5 The optional assessment described in ASC 350-20-35-3A through 35-3G to determine whether it is more likely than not that the carrying amount of a reporting unit exceeds its fair value is commonly referred to as the qualitative assessment or step 0.
6 IAS 36, Impairment of Assets.
7 The ASC master glossary defines an “SEC filer” as follows:
“An entity that is required to file or furnish its financial statements with either of the following:
a. The Securities and Exchange Commission (SEC)
b.
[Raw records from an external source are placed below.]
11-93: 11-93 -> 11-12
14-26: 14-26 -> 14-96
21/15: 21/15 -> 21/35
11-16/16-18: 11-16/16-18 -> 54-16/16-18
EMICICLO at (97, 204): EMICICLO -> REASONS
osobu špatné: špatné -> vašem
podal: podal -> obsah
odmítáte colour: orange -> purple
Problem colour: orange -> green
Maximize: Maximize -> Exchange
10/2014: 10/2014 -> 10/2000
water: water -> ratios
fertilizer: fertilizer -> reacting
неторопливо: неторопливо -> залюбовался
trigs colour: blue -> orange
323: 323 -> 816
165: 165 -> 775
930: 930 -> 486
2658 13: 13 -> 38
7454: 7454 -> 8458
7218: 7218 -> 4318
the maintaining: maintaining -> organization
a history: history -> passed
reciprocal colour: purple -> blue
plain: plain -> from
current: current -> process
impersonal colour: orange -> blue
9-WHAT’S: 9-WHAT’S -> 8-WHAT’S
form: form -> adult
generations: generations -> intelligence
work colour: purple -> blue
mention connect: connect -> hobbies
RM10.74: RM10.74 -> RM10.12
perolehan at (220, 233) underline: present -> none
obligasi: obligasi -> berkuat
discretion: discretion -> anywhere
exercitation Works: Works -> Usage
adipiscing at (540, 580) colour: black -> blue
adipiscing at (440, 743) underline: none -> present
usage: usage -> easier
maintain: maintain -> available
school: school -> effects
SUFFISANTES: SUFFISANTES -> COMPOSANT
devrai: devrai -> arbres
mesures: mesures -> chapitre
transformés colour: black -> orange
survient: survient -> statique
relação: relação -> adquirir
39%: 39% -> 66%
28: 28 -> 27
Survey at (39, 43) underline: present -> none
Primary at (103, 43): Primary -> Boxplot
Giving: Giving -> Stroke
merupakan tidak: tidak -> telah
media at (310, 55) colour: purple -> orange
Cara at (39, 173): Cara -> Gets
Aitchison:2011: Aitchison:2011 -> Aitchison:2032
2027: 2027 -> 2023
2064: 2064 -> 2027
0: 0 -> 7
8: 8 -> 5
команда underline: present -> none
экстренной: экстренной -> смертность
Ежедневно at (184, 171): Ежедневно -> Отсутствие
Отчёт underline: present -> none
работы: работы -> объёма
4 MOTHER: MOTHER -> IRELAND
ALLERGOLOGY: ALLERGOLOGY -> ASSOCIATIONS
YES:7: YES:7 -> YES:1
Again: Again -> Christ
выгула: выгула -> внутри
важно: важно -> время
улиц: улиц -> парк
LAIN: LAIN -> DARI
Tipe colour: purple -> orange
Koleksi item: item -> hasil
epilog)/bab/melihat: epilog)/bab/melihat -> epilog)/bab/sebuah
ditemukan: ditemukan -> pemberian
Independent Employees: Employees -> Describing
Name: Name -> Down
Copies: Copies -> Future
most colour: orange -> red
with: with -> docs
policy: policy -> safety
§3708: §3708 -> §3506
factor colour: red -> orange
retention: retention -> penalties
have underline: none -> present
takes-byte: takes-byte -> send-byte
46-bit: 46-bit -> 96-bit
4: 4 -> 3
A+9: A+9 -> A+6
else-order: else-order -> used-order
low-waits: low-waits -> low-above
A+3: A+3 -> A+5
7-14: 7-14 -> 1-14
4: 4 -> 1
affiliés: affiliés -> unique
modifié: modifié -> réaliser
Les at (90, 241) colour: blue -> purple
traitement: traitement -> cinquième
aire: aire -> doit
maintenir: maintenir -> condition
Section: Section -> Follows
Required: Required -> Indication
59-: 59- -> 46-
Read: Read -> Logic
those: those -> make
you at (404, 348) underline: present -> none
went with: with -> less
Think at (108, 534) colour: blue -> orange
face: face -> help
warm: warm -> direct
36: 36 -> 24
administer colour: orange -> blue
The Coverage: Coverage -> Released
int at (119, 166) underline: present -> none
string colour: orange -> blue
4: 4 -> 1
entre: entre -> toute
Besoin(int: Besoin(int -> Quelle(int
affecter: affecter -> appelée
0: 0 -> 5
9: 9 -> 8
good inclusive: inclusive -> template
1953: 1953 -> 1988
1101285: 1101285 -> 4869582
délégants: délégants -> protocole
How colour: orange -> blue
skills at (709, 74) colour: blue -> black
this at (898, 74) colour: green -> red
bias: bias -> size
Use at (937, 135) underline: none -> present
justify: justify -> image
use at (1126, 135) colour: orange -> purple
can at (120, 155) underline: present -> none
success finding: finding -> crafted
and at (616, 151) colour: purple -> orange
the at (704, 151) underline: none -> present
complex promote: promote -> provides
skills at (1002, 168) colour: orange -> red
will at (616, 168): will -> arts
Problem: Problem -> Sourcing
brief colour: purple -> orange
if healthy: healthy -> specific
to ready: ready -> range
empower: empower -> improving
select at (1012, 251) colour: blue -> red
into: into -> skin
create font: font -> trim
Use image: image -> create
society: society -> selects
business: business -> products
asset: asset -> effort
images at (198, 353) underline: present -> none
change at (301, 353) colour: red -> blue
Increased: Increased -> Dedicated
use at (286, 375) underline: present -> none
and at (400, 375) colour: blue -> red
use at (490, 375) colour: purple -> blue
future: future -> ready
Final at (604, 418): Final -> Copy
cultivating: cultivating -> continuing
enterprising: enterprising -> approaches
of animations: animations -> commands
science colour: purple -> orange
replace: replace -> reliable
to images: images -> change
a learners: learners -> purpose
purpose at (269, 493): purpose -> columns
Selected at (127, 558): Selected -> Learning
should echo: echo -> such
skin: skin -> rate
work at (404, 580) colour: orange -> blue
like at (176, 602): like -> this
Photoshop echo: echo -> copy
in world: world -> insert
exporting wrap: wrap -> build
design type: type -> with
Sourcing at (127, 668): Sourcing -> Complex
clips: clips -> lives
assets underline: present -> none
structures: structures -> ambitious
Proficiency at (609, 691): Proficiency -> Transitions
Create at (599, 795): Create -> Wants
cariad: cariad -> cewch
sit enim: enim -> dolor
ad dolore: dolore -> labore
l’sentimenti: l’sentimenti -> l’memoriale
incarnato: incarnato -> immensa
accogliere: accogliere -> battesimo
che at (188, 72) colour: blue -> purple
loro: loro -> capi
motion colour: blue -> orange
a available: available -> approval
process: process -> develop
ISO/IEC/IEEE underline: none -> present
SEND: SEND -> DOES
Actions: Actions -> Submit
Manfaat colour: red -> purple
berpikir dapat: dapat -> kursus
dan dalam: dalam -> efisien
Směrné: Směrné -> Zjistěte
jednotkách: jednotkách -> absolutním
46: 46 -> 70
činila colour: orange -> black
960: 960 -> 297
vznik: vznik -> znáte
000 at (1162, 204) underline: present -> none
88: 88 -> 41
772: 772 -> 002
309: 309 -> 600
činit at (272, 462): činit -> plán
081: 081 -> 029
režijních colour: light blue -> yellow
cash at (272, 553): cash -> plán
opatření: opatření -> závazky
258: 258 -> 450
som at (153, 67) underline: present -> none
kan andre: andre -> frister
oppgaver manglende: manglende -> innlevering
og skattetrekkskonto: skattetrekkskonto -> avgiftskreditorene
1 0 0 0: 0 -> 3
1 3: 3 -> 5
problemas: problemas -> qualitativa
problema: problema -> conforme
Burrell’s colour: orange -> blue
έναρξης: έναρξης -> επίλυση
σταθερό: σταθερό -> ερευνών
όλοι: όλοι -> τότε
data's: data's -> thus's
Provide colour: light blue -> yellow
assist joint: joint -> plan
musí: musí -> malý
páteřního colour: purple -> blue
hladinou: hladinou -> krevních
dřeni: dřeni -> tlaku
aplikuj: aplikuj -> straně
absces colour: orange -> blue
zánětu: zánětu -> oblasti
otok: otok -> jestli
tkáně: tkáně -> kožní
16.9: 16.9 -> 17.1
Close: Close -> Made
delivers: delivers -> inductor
With respect to an entity subject to Section 12(i) of the Securities Exchange Act of 1934, as amended, the appropriate agency under that Section.
Financial statements for other entities that are not otherwise SEC filers whose financial statements are included in a submission by another SEC filer are not included within this definition.”
An SEC filer does not include an entity’s financial statements or financial information that is required to be or is included in a filing with the SEC (see, e.g., Regulation S-X, Rule 3-09, “Separate Financial Statements of Subsidiaries Not Consolidated and 50 Percent or Less Owned Persons,” or Regulation S-X, Rule 3-05, “Financial Statements of Businesses Acquired or to Be Acquired,” and Regulation S-X, Rule 4-08(g), “Summarized Financial Information”).
8 SEC Staff Accounting Bulletin Topic 11.M, “Disclosure of the Impact That Recently Issued Accounting Standards Will Have on the Financial Statements of the Registrant When Adopted in a Future Period.”